In this complex stanza, points are being made in reference to a Biblical allusion to Psalm 8:5: "You have made [humans] a little lower than the Angels and crowned [humans] with glory and honor" (Psalm 8:5). To describe laborers—as seen by him in the oil painting "L'homme à la houe" (1863) by Jean-François Millet—Edwin Markham enlarges the Biblical concept of "a little lower," making it a great "gulf" of separation between the laborer and the angels (seraphim). He assigns "Time's tragedy" to the laborer's "aching stoop." Dramatizing his point for the learned (non-laborers) who are reading his poem, he suggests that such stooped, lowly, "profaned and disinherited" laborers have no strength to consider the problems Plato poses or the theories he presents; they have no opportunity to unbend and turn their eyes skyward to contemplate the meaning of the movement of the starry Pleiades. 

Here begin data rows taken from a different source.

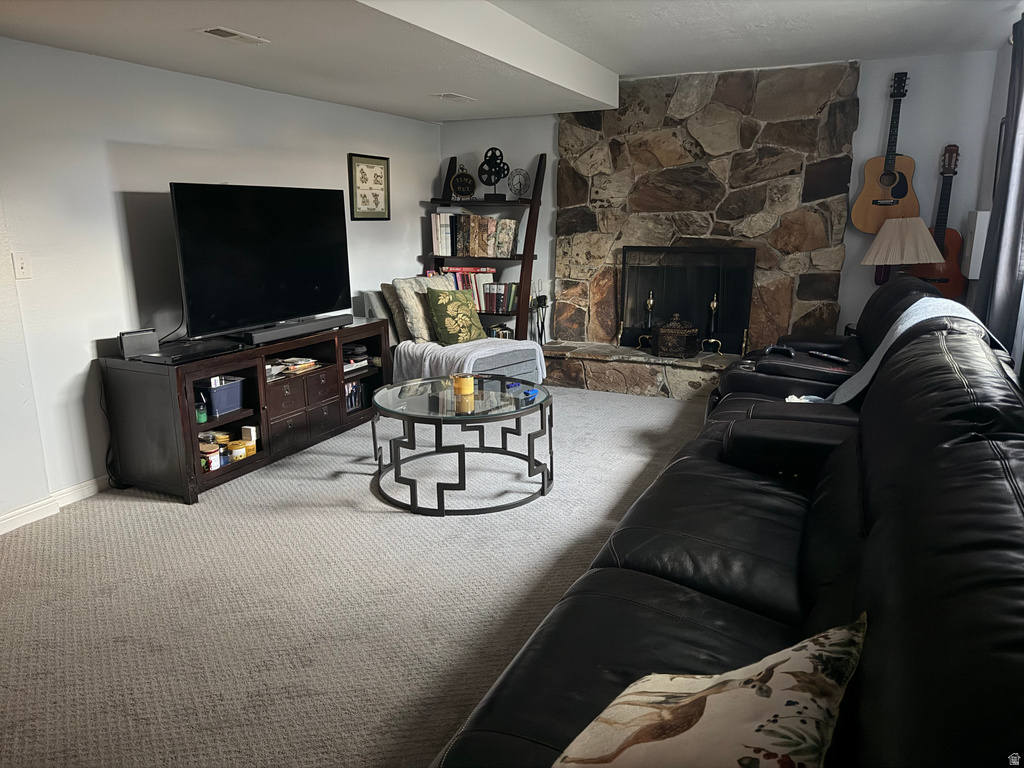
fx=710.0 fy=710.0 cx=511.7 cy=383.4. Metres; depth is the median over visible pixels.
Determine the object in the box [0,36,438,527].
left wall
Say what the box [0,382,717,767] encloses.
carpet floor
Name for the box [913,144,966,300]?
acoustic guitar
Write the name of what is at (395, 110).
ceiling
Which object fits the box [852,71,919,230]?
acoustic guitar
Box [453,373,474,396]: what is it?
candle
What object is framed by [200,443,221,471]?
jar
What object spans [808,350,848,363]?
remote control
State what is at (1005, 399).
leather sofa
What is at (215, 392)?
blue bin
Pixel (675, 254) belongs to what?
fireplace screen
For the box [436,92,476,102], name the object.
ceiling vent
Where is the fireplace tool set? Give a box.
[529,279,548,344]
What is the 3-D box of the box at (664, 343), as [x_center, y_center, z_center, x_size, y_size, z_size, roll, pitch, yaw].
[1.258,-0.374,5.468,0.315,0.339,0.295,0,14,2]
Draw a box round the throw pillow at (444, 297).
[425,288,483,345]
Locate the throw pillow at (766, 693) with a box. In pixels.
[553,615,865,767]
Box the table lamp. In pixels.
[862,215,943,284]
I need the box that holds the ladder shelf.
[420,151,544,341]
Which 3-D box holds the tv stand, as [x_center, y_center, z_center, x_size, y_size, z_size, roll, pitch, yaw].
[-1.472,0.061,4.238,0.496,0.676,1.751,6,15,25]
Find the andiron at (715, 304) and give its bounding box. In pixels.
[702,290,723,352]
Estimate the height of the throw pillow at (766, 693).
0.327 m
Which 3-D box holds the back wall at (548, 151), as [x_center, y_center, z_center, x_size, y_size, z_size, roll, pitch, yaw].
[1.370,-1.170,5.656,4.251,2.446,0.154,6,15,25]
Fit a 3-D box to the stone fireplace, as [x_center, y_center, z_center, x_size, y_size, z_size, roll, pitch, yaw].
[1.361,-1.160,5.449,2.216,2.351,0.257,6,15,25]
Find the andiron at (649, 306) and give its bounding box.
[636,290,656,349]
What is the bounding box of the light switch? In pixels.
[11,252,31,279]
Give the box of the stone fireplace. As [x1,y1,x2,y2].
[543,60,858,382]
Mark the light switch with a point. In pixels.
(20, 265)
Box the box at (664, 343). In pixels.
[651,314,701,357]
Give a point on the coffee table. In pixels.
(486, 418)
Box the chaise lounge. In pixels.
[358,282,543,383]
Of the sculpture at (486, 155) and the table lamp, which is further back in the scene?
the sculpture at (486, 155)
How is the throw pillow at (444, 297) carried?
on the chaise lounge
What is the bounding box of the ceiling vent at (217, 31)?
[197,26,269,44]
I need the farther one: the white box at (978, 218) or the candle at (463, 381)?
the white box at (978, 218)
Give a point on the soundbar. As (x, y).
(255, 338)
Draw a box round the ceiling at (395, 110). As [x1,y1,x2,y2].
[0,0,1021,121]
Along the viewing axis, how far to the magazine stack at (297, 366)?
4.22 m
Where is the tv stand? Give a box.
[97,316,386,503]
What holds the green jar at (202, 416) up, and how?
in the tv stand
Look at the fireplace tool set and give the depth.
6.00 m
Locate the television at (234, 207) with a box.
[169,182,352,337]
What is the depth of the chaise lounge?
4.99 m
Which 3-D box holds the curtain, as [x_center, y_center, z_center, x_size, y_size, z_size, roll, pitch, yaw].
[2.590,-0.723,3.742,0.114,2.241,0.615,6,15,25]
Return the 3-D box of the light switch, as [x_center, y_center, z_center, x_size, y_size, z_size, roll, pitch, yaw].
[-2.180,-0.523,3.155,0.018,0.116,0.071,6,15,25]
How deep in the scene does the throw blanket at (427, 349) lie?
4.89 m
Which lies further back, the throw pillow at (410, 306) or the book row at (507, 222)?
the book row at (507, 222)
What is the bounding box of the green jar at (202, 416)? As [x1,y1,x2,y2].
[195,401,207,423]
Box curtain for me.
[975,18,1023,366]
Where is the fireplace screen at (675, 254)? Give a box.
[620,245,755,353]
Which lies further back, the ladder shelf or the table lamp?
the ladder shelf
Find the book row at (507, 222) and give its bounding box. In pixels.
[429,212,518,257]
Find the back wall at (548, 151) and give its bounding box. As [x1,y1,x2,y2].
[438,51,1004,354]
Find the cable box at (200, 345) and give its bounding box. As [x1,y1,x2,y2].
[142,338,240,363]
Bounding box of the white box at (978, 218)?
[961,210,990,280]
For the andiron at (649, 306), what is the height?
0.494 m
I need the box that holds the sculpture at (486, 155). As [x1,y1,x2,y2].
[478,147,509,199]
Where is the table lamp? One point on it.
(927, 244)
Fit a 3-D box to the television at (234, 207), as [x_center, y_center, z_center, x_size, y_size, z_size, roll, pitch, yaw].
[-1.381,-0.718,4.053,0.294,0.783,1.196,6,15,25]
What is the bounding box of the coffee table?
[369,373,554,514]
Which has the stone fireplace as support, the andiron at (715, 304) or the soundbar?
the andiron at (715, 304)
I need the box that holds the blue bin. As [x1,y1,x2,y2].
[199,375,245,417]
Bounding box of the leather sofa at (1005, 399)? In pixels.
[433,293,1023,767]
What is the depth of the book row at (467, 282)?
5.94 m
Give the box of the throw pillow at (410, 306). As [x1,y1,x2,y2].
[391,274,451,343]
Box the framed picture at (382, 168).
[348,153,390,220]
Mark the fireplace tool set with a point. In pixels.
(543, 302)
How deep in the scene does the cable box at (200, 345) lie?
3.52 m
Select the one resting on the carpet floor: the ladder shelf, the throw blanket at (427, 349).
the ladder shelf
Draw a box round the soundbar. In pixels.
[238,313,352,344]
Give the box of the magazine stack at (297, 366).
[265,356,317,377]
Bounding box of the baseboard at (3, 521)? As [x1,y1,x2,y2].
[0,475,107,534]
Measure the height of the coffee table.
0.467 m
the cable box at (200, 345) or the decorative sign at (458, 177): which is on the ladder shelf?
the decorative sign at (458, 177)
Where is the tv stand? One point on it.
(293, 394)
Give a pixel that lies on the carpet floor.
(389, 515)
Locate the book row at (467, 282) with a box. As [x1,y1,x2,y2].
[430,268,516,312]
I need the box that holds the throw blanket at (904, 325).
[804,298,996,405]
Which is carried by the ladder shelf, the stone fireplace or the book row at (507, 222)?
the book row at (507, 222)
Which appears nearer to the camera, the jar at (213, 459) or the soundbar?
the jar at (213, 459)
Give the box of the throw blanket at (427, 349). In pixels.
[395,336,541,386]
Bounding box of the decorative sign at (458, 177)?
[449,164,476,199]
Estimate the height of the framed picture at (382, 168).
0.468 m
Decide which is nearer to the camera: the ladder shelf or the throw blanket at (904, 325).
the throw blanket at (904, 325)

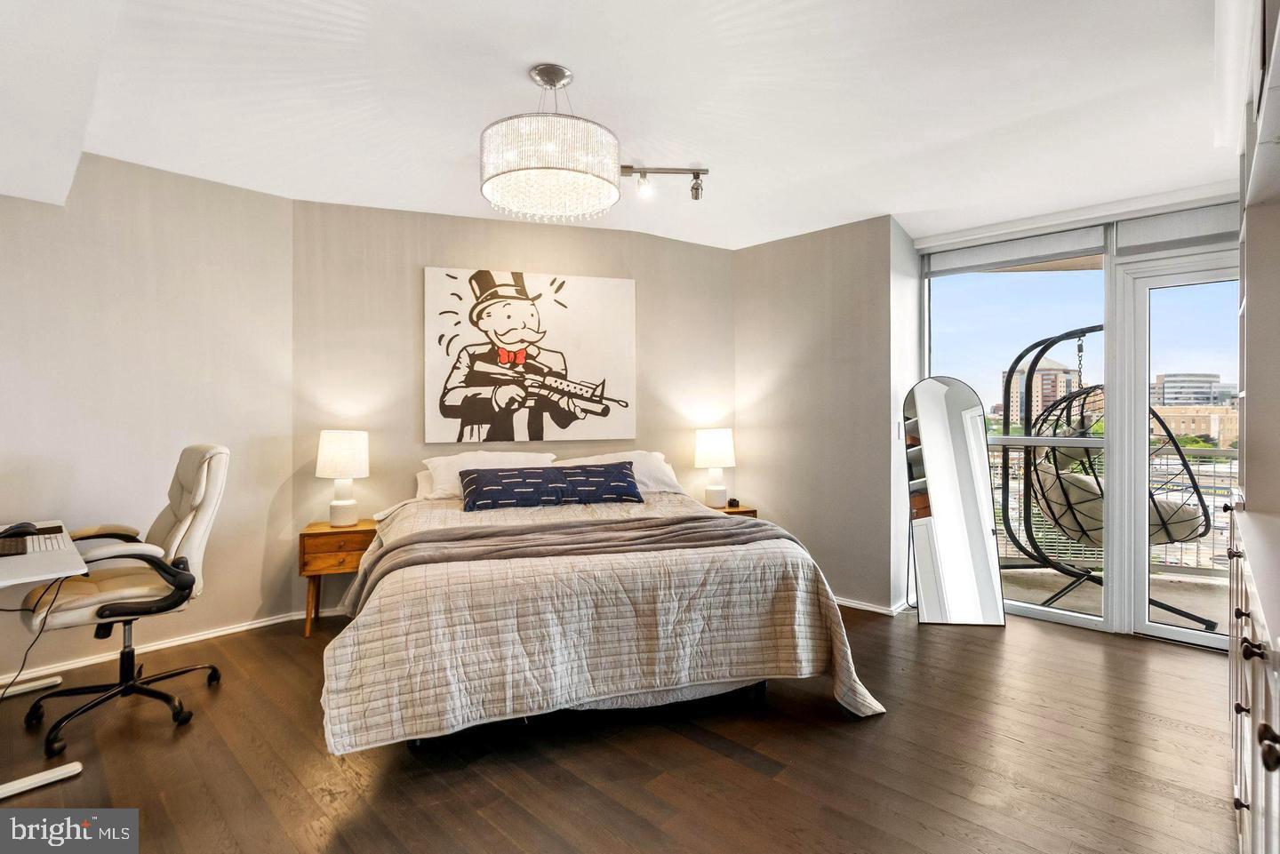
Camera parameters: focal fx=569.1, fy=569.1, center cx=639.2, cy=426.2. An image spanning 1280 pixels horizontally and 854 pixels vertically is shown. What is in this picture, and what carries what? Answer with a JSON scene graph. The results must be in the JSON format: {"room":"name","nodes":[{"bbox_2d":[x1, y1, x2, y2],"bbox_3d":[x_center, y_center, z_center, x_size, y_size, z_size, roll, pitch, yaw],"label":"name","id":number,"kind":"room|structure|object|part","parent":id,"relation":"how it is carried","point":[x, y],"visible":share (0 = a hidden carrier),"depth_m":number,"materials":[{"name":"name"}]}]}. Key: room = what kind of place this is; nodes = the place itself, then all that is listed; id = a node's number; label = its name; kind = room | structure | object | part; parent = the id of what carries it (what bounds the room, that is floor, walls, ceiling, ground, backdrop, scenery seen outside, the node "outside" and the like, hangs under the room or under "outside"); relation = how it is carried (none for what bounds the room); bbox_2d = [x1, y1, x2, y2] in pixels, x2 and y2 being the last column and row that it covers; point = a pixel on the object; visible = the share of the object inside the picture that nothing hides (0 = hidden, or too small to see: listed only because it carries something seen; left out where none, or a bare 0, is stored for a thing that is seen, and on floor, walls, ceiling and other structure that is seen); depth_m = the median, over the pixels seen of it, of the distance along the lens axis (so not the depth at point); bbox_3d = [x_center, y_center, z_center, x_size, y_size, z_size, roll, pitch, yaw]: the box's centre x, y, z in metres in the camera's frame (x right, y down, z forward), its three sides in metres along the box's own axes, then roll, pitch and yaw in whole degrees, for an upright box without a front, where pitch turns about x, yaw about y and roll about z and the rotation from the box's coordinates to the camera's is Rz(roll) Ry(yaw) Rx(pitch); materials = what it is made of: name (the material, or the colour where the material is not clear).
{"room":"bedroom","nodes":[
{"label":"bedroom","id":0,"kind":"room"},
{"bbox_2d":[0,149,296,686],"bbox_3d":[-3.264,-0.087,2.472,0.144,2.623,3.090,0,0,43],"label":"left wall","id":1,"kind":"structure","parent":0,"point":[91,327],"depth_m":3.04,"materials":[{"name":"paint"}]},
{"bbox_2d":[0,610,303,688],"bbox_3d":[-3.099,1.184,2.540,0.018,0.068,2.813,0,0,43],"label":"baseboard","id":2,"kind":"structure","parent":1,"relation":"attached to","point":[209,636],"depth_m":3.04,"materials":[{"name":"white paint"}]},
{"bbox_2d":[288,197,736,616],"bbox_3d":[-0.687,-0.095,4.049,3.158,2.616,0.146,0,0,-19],"label":"back wall","id":3,"kind":"structure","parent":0,"point":[692,469],"depth_m":3.75,"materials":[{"name":"beige paint"}]},
{"bbox_2d":[424,266,637,444],"bbox_3d":[-0.707,-0.468,3.869,1.377,1.131,0.039,0,0,-18],"label":"painting","id":4,"kind":"object","parent":3,"relation":"attached to","point":[555,322],"visible":0.99,"depth_m":3.83},
{"bbox_2d":[0,604,1240,853],"bbox_3d":[-0.090,1.264,1.906,5.133,0.100,5.929,0,0,43],"label":"floor","id":5,"kind":"structure","parent":0,"point":[1183,660],"depth_m":2.05,"materials":[{"name":"brown wood"}]},
{"bbox_2d":[0,522,91,799],"bbox_3d":[-2.551,0.852,2.108,1.331,0.721,0.634,0,0,43],"label":"desk","id":6,"kind":"object","parent":5,"relation":"on","point":[66,771],"visible":0.94,"depth_m":1.96,"materials":[{"name":"white"}]},
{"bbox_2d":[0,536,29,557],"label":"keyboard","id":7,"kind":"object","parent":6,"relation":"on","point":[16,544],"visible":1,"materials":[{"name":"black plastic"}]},
{"bbox_2d":[0,521,37,539],"bbox_3d":[-2.526,0.421,2.293,0.072,0.053,0.122,0,0,30],"label":"computer mouse","id":8,"kind":"object","parent":6,"relation":"on","point":[20,529],"visible":0.96,"depth_m":2.29,"materials":[{"name":"black plastic"}]},
{"bbox_2d":[0,530,68,557],"bbox_3d":[-2.377,0.449,2.199,0.394,0.021,0.191,0,0,43],"label":"keyboard","id":9,"kind":"object","parent":6,"relation":"on","point":[36,544],"visible":0.85,"depth_m":2.16,"materials":[{"name":"plastic"}]},
{"bbox_2d":[0,581,70,701],"bbox_3d":[-2.541,0.860,2.299,0.302,0.545,0.298,0,0,11],"label":"cable","id":10,"kind":"object","parent":6,"relation":"hanging from","point":[26,653],"visible":0.9,"depth_m":2.33,"materials":[{"name":"black plastic"}]},
{"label":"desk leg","id":11,"kind":"part","parent":6,"relation":"part of","materials":[{"name":"white"}]},
{"bbox_2d":[14,444,230,754],"bbox_3d":[-2.197,0.653,2.460,0.721,1.131,0.708,0,0,43],"label":"office chair","id":12,"kind":"object","parent":5,"relation":"on","point":[199,529],"visible":0.94,"depth_m":2.41,"materials":[{"name":"leather"}]},
{"bbox_2d":[299,519,378,635],"bbox_3d":[-1.790,0.908,3.465,0.425,0.602,0.385,0,0,-19],"label":"nightstand","id":13,"kind":"object","parent":5,"relation":"on","point":[314,533],"visible":0.61,"depth_m":3.30,"materials":[{"name":"brown wood"}]},
{"bbox_2d":[315,429,370,527],"bbox_3d":[-1.824,0.317,3.508,0.293,0.583,0.296,0,0,-27],"label":"table lamp","id":14,"kind":"object","parent":13,"relation":"on","point":[337,504],"visible":0.99,"depth_m":3.42,"materials":[{"name":"white ceramic"}]},
{"bbox_2d":[314,452,887,755],"bbox_3d":[-0.299,0.713,3.028,2.158,1.003,2.239,0,0,-17],"label":"bed","id":15,"kind":"object","parent":5,"relation":"on","point":[337,659],"visible":0.97,"depth_m":2.21,"materials":[{"name":"fabric"}]},
{"bbox_2d":[420,451,558,500],"bbox_3d":[-0.919,0.319,3.638,0.848,0.307,0.398,0,0,-18],"label":"white pillow","id":16,"kind":"object","parent":15,"relation":"on","point":[434,464],"visible":0.48,"depth_m":3.55,"materials":[{"name":"white fabric"}]},
{"bbox_2d":[457,466,572,510],"bbox_3d":[-0.738,0.367,3.333,0.626,0.225,0.310,0,0,-17],"label":"blue pillow","id":17,"kind":"object","parent":15,"relation":"on","point":[504,492],"visible":0.99,"depth_m":3.24,"materials":[{"name":"blue fabric"}]},
{"bbox_2d":[550,462,645,503],"bbox_3d":[-0.280,0.359,3.553,0.589,0.231,0.292,0,0,-17],"label":"blue pillow","id":18,"kind":"object","parent":15,"relation":"on","point":[614,482],"visible":0.97,"depth_m":3.47,"materials":[{"name":"blue fabric"}]},
{"bbox_2d":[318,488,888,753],"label":"quilt","id":19,"kind":"object","parent":15,"relation":"on","point":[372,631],"visible":0.6,"depth_m":2.15,"materials":[{"name":"beige fabric"}]},
{"bbox_2d":[341,512,810,617],"bbox_3d":[-0.218,0.625,2.622,1.971,0.307,0.537,0,0,-16],"label":"throw blanket","id":20,"kind":"object","parent":19,"relation":"on","point":[504,533],"visible":0.8,"depth_m":2.51,"materials":[{"name":"grey fabric"}]},
{"bbox_2d":[554,449,682,493],"bbox_3d":[-0.164,0.323,3.853,0.857,0.313,0.413,0,0,-17],"label":"white pillow","id":21,"kind":"object","parent":15,"relation":"on","point":[657,454],"visible":0.43,"depth_m":3.82,"materials":[{"name":"white fabric"}]},
{"bbox_2d":[711,503,758,518],"bbox_3d":[0.562,0.908,4.228,0.408,0.592,0.456,0,0,43],"label":"nightstand","id":22,"kind":"object","parent":5,"relation":"on","point":[742,511],"visible":0.1,"depth_m":4.13,"materials":[{"name":"brown wood"}]},
{"bbox_2d":[695,427,735,507],"bbox_3d":[0.559,0.305,4.246,0.294,0.579,0.293,0,0,43],"label":"table lamp","id":23,"kind":"object","parent":22,"relation":"on","point":[712,452],"visible":1,"depth_m":4.15,"materials":[{"name":"white ceramic"}]},
{"bbox_2d":[727,497,740,508],"bbox_3d":[0.691,0.564,4.222,0.065,0.062,0.083,1,-1,-23],"label":"alarm clock","id":24,"kind":"object","parent":22,"relation":"on","point":[730,504],"visible":0.99,"depth_m":4.19,"materials":[{"name":"black"}]},
{"bbox_2d":[901,376,1007,626],"bbox_3d":[1.946,0.451,3.556,0.520,1.544,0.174,0,0,11],"label":"floor mirror","id":25,"kind":"object","parent":5,"relation":"on","point":[985,579],"visible":0.99,"depth_m":3.54,"materials":[{"name":"mirror"}]},
{"bbox_2d":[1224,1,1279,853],"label":"built-in cabinet","id":26,"kind":"object","parent":5,"relation":"on","point":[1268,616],"visible":1,"depth_m":1.73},
{"bbox_2d":[0,0,1240,251],"bbox_3d":[0.049,-1.404,2.064,5.135,0.134,5.884,0,0,43],"label":"ceiling","id":27,"kind":"structure","parent":0,"point":[527,60],"depth_m":2.35,"materials":[{"name":"white paint"}]},
{"bbox_2d":[480,64,621,221],"bbox_3d":[-0.358,-1.109,2.275,0.556,0.529,0.550,0,0,43],"label":"chandelier","id":28,"kind":"object","parent":27,"relation":"hanging from","point":[540,168],"visible":0.99,"depth_m":2.09,"materials":[{"name":"glass"}]},
{"bbox_2d":[618,163,710,201],"bbox_3d":[0.048,-1.310,3.054,0.641,0.166,0.106,0,0,-3],"label":"track light","id":29,"kind":"object","parent":27,"relation":"attached to","point":[697,172],"visible":0.95,"depth_m":3.05,"materials":[{"name":"silver metal"}]},
{"bbox_2d":[734,214,911,613],"bbox_3d":[1.215,-0.077,4.161,1.383,2.585,0.230,0,0,43],"label":"right wall","id":30,"kind":"structure","parent":0,"point":[852,305],"depth_m":3.91,"materials":[{"name":"grey paint"}]},
{"bbox_2d":[833,594,908,615],"bbox_3d":[1.292,1.186,4.032,1.479,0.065,0.134,0,0,43],"label":"baseboard","id":31,"kind":"structure","parent":30,"relation":"attached to","point":[845,604],"depth_m":3.76,"materials":[{"name":"white paint"}]},
{"bbox_2d":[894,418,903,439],"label":"light switch","id":32,"kind":"object","parent":30,"relation":"attached to","point":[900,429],"visible":0.93,"depth_m":3.70,"materials":[{"name":"white"}]},
{"bbox_2d":[912,189,1240,648],"bbox_3d":[2.860,-0.079,3.289,2.439,2.573,0.174,0,0,43],"label":"window wall","id":33,"kind":"structure","parent":0,"point":[1220,237],"depth_m":3.36,"materials":[{"name":"clear glass"}]},
{"bbox_2d":[922,224,1106,275],"bbox_3d":[2.332,-1.105,3.627,0.962,0.169,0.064,0,0,43],"label":"roller blind","id":34,"kind":"object","parent":33,"relation":"attached to","point":[1066,240],"visible":0.98,"depth_m":3.55,"materials":[{"name":"fabric"}]},
{"bbox_2d":[924,250,1107,634],"bbox_3d":[2.406,0.021,3.751,0.999,2.374,0.093,0,0,43],"label":"window","id":35,"kind":"structure","parent":33,"relation":"in","point":[972,284],"depth_m":3.67,"materials":[{"name":"glass"}]},
{"bbox_2d":[1108,245,1240,651],"bbox_3d":[3.171,0.144,3.038,0.974,2.182,0.143,0,0,43],"label":"glass door","id":36,"kind":"structure","parent":33,"relation":"in","point":[1146,626],"depth_m":3.25,"materials":[{"name":"glass"}]},
{"bbox_2d":[1112,201,1241,255],"bbox_3d":[3.053,-1.077,3.009,0.807,0.213,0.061,0,0,43],"label":"roller blind","id":37,"kind":"object","parent":33,"relation":"attached to","point":[1150,230],"visible":0.78,"depth_m":3.09,"materials":[{"name":"grey fabric"}]},
{"label":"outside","id":38,"kind":"structure","parent":0,"visible":0},
{"bbox_2d":[1000,360,1082,427],"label":"building","id":39,"kind":"structure","parent":38,"point":[1038,377],"materials":[{"name":"beige brick"}]},
{"bbox_2d":[998,563,1231,633],"bbox_3d":[3.628,1.294,3.812,4.546,0.123,1.864,0,0,43],"label":"balcony floor","id":40,"kind":"structure","parent":38,"point":[1173,598],"depth_m":4.11,"materials":[{"name":"concrete"}]},
{"bbox_2d":[981,443,1236,575],"bbox_3d":[4.188,0.695,4.906,4.181,1.098,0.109,0,0,43],"label":"balcony railing","id":41,"kind":"object","parent":40,"relation":"on","point":[1231,459],"visible":0.31,"depth_m":4.86,"materials":[{"name":"metal"}]},
{"bbox_2d":[1008,320,1219,629],"bbox_3d":[3.170,0.238,3.872,1.162,2.030,1.168,0,0,43],"label":"hanging egg chair","id":42,"kind":"object","parent":40,"relation":"on","point":[1178,611],"visible":0.7,"depth_m":3.82,"materials":[{"name":"metal"}]},
{"bbox_2d":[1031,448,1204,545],"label":"seat cushion","id":43,"kind":"object","parent":42,"relation":"on","point":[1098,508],"visible":0.4,"depth_m":3.86,"materials":[{"name":"fabric"}]},
{"bbox_2d":[1152,372,1236,406],"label":"building","id":44,"kind":"structure","parent":38,"point":[1198,377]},
{"bbox_2d":[1151,403,1240,446],"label":"building","id":45,"kind":"structure","parent":38,"point":[1201,421],"materials":[{"name":"beige brick"}]},
{"bbox_2d":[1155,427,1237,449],"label":"trees","id":46,"kind":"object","parent":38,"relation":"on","point":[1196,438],"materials":[{"name":"green plant"}]}
]}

What gulfs between him and the seraphim!
Slave of the wheel of labor, what to him
Are Plato and the swing of the Pleiades?



Markham goes on to suggest in the lines following "Pleiades" that the "dread shape" of the laborer, through whom "the suffering ages look," does not have the time, strength, or ability to contemplate the mundane, earthly pleasures of the "peaks of song, / The rift of dawn, the reddening of the rose." Markham makes the point that grueling labor reduces humans to being far lower than their God-given state, reduces them to a state that is deadened to higher thought and contemplation, to a state that is as stooped as their physical state:  



Time's tragedy is in that aching stoop;
Through this dread shape humanity betrayed,
Plundered, profaned and disinherited.



The larger point that these lines are part of, "what to him / Are Plato and the swing of the Pleiades?" is that "this dread shape humanity betrayed"—plundered of rightful thought, profaned of rightful place, disinherited of the the wonders of life—cries out in protest to the "Powers" that created life. His cries, which are silenced along with his contemplation of Plato and his wonder at how the summer and winter "swing" of the rising and setting of the Pleiades cluster, are a prophecy of retribution for those humans who lower other humans in this way: "Cries protest to the Powers that made the world, / A protest that is also prophecy."